The shot plots seems to match however there appear to be data quality issues with the player numbers for example B. Woodside
has 11’s and 5’s. Let’s ignore the player players for this analysis and just look at the Made or Missed shots.
Finally we will create an animation of the shots by quarter. Let’s first check for any Quarter missing values in this subset.
# check NA in shotsBreakers
shotsBreakers %>%
filter(is.na(Quarter))
## # A tibble: 0 x 17
## # ... with 17 variables: J <int>, Team <chr>, teamScore <int>,
## # opponent <chr>, opponentScore <int>, Home <int>, Player <chr>,
## # PlayerNo <int>, X <dbl>, Y <dbl>, ShotType <chr>, SubType <chr>,
## # Result <chr>, Quarter <int>, `Game #` <int>, Season <chr>,
## # League <chr>
There are no missing Quarters
.
Animation
When we initially think of animations we think that there are flip cards by a specified variable. We have already used facet_wrap
which wraps a 1d sequence of panels into 2d. Let’s use this function again to create flip cards and then animate with gganimate R package and the transition_states function.

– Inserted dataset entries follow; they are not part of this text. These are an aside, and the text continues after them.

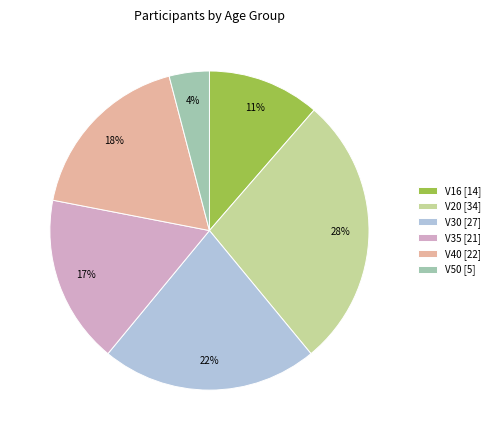

How many segments does this pie chart have?

6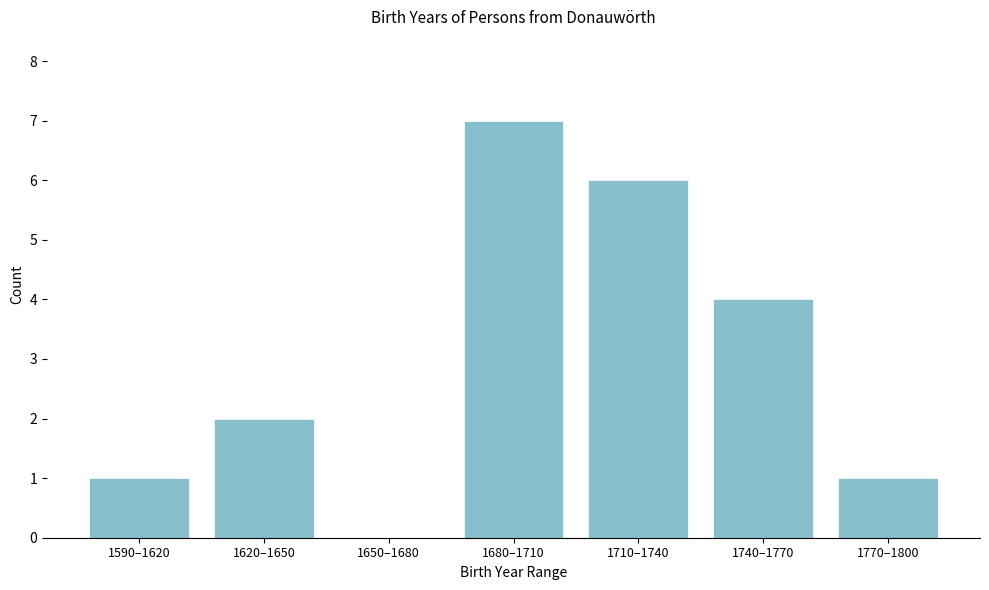

Reading right to left, what are all the values shown in this chart?

1770–1800=1	1740–1770=4	1710–1740=6	1680–1710=7	1650–1680=0	1620–1650=2	1590–1620=1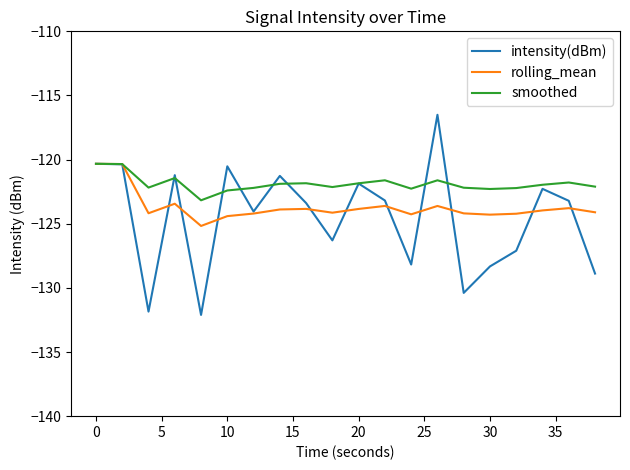

How many lines are shown in the chart?

3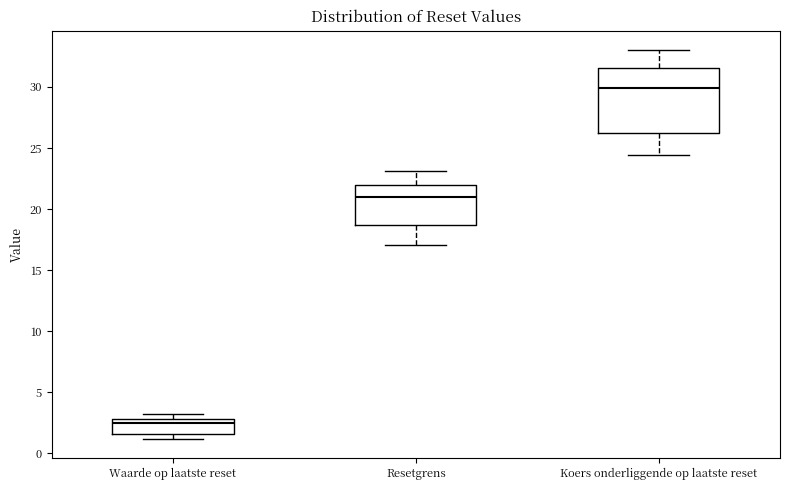

Where does the median line of the box for Resetgrens sit on the y-axis? The values are not printed on the chart, so give them approximately, as read against the axis.

21.0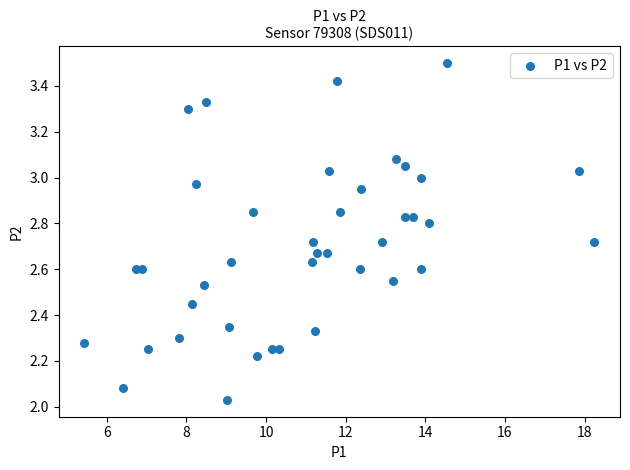

What is the range of X values (max minus min)?

12.8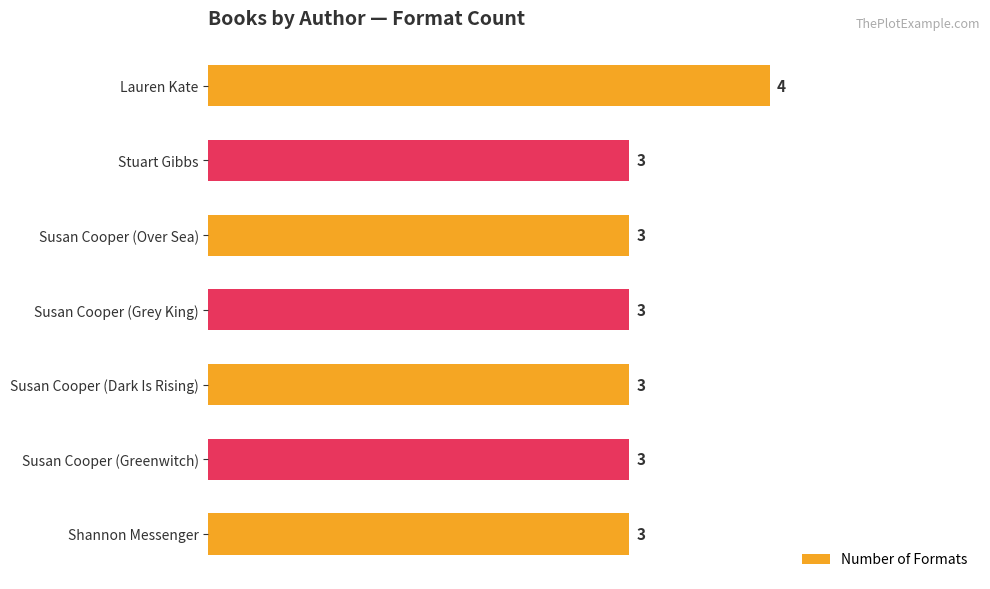

What is the sum of all values?

22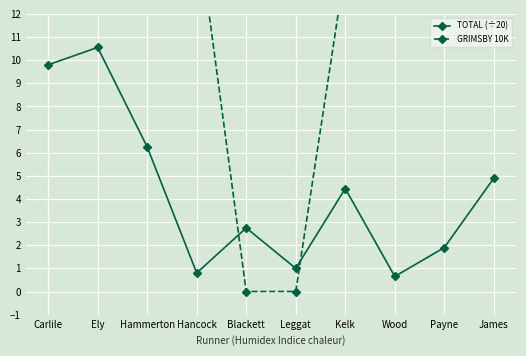

What is the maximum value for TOTAL (÷20)?

10.6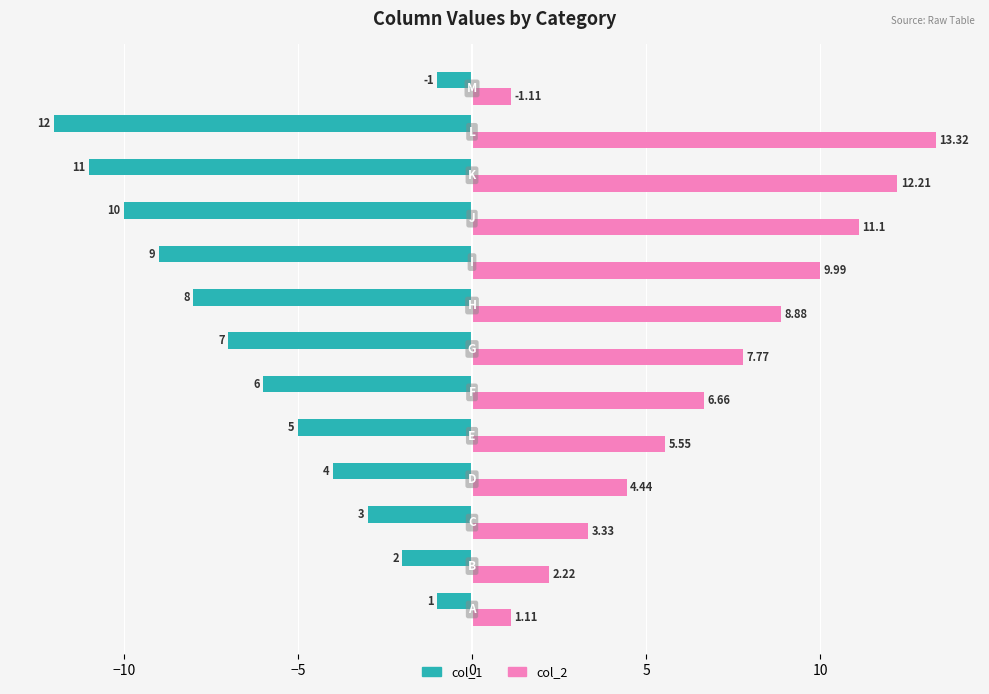

Which series has the widest spread of values?

col_2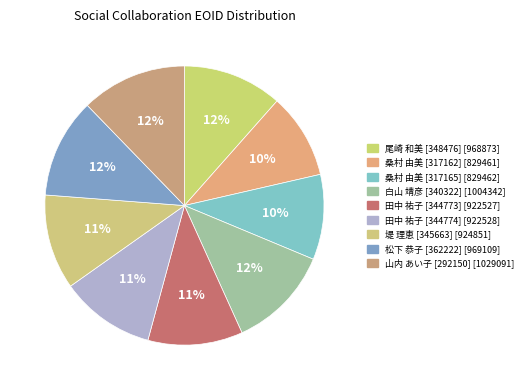

How many slices are in this pie chart?

9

Initially I thought to use the transition_reveal R function to gradually show the shooting spots. I thought a transition would show up the difference better between Quarters
minimising the persistence between states as this could convey movement of the spots. By adding a group aesthetic to override the default grouping and then transitioning on the same variable, this ensured no persistence or movement between states.
allseason <- halfcourt +
# We swap the X and Y coordinates to plot correctly on the coord_flipped halfcourt
geom_point(data=shotsBreakers ,
aes(Y,X,
color=Result,
group=Quarter),
size=2) +
scale_color_manual(values=c("forestgreen","lightgrey"))+
# Remove all plot details with theme_void
theme_void()
# Let's view the total shots split by variable Quarter using facet_wrap
ACBbyfacet <- allseason +
facet_wrap(~Quarter) +
ggtitle("Total Shots Made/Missed by Quarter")
ACBbyfacet
# Save plot for blog
# ggsave("ACBbyfacet.jpg",ACBbyfacet )
# Animate using the new gganimate function transition_states
anim <- allseason +
labs(title = "Game quarter: {closest_state}")+
transition_states(Quarter,wrap =FALSE) +
enter_appear() +
exit_fade(alpha=0)
anim
# Save animation for blog
# anim_save("anim.gif",anim)
It does appear from these high level plots and animation that the players shoot closer to the hoop in quarter 4. Is this because they are under time and opposition defense pressure individually or is it part of a team game strategy?
Conclusions
In this post I described how I created an animation of basketball shots data using R.
It was also good to try out the updated version of gganimate and new functions after the listening to the Grammar of animation keynote at useR2018. I had to update from version 0.1.1 to 1.0.0 due to the package revisions and install the gifski R package for the animations to work.
On workflow note, I use blogs as one way to improve the efficiency of my end to end workflow. I try to explore a variety of subject matter with the objective of getting something published within a self imposed deadline. Over and above improving and practing my coding and writing skills, I believe this is also good debugging experience. In this example my initial animations were not as expected, the shot spots were moving around ie persisting between states. I discovered that the group aesthetic was key from rereading the package’s vignettes.
References
- The revisions of gganimate has transitioned to a state of release by Thomas Lin Pedersen.
- This Animating NBA Play by Play using R James blog by P Curley was inspiration for the animation.
- The full court plot court by Ed Küpfer was used as the basis for the half court plot.